In each building there is a system which takes the district heat and uses it to heat the water of the building. Both hot tap water and central heating. But the water is separate from district heat, so in each building the temperatures can be adjusted.

In older buildings you still have the issue you describe on a macro level - apartments on the bottom floor are too hot, and on the top are too cold - but it doesn't matter how close or far your building is from the district heating station.

1 comments

Yeah, they've been talking about implementing something like that for as long as I can remember. The current system wastes so much heat that it's always 10-15°C warmer in the city than outside its borders.

I mean, how much coal do you have to burn to warm the air outside by 10-15°C?

I am from an ex-Soviet city too, by the way.

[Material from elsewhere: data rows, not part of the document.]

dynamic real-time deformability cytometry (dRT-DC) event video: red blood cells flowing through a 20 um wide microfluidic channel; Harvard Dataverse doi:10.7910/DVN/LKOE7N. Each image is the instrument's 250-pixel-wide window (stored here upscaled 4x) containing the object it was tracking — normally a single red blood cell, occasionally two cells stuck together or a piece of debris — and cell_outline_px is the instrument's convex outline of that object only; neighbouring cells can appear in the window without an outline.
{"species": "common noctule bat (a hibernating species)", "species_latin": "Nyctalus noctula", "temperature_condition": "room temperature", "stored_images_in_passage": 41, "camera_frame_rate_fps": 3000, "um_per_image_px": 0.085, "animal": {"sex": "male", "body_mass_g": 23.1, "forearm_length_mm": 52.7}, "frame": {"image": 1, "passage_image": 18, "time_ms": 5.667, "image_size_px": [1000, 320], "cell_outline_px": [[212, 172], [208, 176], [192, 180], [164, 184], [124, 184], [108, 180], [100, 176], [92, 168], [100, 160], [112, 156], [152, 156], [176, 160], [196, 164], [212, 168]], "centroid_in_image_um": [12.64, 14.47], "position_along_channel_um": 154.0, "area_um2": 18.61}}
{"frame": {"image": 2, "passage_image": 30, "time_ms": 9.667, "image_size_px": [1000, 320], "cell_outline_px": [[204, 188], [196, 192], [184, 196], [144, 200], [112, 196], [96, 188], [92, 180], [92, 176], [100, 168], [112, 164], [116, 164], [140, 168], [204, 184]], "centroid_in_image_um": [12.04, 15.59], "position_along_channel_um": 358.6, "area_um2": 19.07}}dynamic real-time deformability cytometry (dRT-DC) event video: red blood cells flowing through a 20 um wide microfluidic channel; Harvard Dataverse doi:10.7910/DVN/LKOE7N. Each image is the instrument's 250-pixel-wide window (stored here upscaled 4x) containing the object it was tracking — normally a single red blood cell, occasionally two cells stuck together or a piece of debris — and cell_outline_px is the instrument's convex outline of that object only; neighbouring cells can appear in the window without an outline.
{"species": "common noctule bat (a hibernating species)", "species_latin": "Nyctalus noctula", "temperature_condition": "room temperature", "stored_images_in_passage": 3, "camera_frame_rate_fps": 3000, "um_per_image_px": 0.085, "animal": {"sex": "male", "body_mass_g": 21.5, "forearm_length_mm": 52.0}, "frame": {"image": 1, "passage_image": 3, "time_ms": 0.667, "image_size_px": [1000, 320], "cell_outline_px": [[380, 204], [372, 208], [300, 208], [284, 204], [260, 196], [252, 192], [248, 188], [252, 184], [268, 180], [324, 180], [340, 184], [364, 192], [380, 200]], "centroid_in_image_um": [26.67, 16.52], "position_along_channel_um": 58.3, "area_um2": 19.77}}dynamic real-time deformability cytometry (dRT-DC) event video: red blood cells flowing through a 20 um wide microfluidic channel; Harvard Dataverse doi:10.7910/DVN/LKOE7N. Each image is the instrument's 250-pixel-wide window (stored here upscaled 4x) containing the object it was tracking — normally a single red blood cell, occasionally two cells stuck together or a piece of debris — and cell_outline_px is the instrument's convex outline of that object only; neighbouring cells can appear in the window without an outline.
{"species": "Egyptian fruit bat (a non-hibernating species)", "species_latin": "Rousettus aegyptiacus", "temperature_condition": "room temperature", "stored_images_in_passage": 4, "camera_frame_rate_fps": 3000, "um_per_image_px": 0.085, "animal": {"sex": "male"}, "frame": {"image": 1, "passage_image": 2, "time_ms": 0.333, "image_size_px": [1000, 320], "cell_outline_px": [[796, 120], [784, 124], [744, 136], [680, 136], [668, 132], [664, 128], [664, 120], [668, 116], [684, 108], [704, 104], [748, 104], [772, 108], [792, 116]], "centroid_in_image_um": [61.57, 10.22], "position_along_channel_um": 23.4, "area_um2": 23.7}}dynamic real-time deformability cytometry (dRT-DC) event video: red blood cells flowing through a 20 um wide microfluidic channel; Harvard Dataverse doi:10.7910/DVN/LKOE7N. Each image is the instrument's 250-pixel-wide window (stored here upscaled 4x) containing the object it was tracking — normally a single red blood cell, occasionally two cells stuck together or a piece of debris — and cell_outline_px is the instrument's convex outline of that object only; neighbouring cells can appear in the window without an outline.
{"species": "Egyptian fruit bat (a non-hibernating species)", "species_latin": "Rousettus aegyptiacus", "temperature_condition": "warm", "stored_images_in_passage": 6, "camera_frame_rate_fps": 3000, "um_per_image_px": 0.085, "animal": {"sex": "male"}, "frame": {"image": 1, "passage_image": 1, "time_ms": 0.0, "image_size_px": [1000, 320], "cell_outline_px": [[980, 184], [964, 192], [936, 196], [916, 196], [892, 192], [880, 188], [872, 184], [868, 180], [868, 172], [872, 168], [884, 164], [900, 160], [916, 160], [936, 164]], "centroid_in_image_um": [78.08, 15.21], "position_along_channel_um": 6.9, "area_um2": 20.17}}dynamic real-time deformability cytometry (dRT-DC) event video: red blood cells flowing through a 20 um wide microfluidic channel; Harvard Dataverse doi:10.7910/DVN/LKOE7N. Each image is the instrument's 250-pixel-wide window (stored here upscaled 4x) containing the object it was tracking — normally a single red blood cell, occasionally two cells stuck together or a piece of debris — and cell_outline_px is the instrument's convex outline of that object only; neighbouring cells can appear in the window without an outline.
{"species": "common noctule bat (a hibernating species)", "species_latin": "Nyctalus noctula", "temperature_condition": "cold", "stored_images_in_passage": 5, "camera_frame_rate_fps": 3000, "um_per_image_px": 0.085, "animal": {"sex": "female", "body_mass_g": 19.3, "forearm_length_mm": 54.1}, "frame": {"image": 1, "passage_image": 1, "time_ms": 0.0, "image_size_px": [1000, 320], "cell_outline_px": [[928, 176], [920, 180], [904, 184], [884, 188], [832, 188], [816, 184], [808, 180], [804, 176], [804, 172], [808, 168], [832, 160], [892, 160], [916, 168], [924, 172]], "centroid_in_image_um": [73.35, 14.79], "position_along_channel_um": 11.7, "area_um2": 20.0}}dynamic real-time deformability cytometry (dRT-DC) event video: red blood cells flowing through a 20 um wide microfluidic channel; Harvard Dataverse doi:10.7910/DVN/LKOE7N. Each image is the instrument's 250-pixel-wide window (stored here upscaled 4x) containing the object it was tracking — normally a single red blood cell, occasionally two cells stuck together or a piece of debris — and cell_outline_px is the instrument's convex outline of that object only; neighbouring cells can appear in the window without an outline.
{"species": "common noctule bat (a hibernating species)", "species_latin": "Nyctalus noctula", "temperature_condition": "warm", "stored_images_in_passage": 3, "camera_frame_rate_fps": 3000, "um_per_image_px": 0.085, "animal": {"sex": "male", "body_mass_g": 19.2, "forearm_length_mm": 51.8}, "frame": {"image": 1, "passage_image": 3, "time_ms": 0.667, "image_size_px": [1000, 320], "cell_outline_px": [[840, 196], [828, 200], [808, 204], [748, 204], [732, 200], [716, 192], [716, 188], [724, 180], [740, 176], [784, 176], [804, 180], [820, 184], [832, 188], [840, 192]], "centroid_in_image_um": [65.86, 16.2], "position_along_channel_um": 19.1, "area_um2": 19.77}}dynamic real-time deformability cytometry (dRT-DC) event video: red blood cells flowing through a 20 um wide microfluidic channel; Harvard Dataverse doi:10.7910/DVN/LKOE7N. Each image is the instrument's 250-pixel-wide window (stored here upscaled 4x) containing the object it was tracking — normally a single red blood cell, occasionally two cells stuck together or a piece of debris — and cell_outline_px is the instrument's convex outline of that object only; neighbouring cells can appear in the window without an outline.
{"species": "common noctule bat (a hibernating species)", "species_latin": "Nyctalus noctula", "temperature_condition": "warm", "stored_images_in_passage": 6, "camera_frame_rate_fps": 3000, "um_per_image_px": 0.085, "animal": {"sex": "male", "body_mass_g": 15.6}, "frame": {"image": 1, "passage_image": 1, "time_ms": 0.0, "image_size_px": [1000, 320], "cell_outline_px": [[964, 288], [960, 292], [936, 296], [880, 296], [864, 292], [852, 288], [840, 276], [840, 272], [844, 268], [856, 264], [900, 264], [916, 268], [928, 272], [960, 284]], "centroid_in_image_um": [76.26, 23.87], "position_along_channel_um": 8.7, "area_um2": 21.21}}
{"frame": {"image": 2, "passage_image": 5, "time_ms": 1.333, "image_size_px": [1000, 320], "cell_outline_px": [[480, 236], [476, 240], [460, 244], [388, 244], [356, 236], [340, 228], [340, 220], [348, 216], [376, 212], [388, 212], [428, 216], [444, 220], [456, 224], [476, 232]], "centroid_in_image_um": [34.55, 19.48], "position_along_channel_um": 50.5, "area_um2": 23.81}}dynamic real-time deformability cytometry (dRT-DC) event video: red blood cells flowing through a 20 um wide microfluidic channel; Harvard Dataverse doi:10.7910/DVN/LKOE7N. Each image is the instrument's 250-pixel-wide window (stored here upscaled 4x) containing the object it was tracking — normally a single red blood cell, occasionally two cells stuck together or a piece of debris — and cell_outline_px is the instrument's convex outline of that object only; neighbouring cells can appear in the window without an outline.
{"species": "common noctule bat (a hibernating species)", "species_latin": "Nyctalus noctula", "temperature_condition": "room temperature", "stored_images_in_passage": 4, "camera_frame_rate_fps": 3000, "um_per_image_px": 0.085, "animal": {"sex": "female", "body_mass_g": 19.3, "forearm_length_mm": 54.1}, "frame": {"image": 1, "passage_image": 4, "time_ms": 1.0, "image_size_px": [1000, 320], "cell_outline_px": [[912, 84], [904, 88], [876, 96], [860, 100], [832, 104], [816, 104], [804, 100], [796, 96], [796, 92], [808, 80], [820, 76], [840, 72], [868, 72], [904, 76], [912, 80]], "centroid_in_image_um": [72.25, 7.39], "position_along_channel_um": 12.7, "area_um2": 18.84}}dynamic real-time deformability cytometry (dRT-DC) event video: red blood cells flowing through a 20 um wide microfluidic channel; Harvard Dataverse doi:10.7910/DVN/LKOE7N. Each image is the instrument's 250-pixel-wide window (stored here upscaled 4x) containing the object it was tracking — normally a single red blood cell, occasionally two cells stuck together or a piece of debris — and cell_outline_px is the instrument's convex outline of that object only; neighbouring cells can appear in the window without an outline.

I think whoever is responsible for such a waste of resources should be held accountable for severe damage to the environment and the climate system.
By whom? They are given a job to provide heat for the city - and they are doing so. The people telling them to do that job are probably also the same people unwilling to schedule any budget to upgrade the system so make it more efficient.
They are long retired or dead by now
Thermostats have been around for a hundred years or so. Could solve the problem...

What I've heard is that some portion of pension is given as free heating. So it makes no sense for the individual to conserve it. Giving it as money and then billing for the heating could create some other problems too.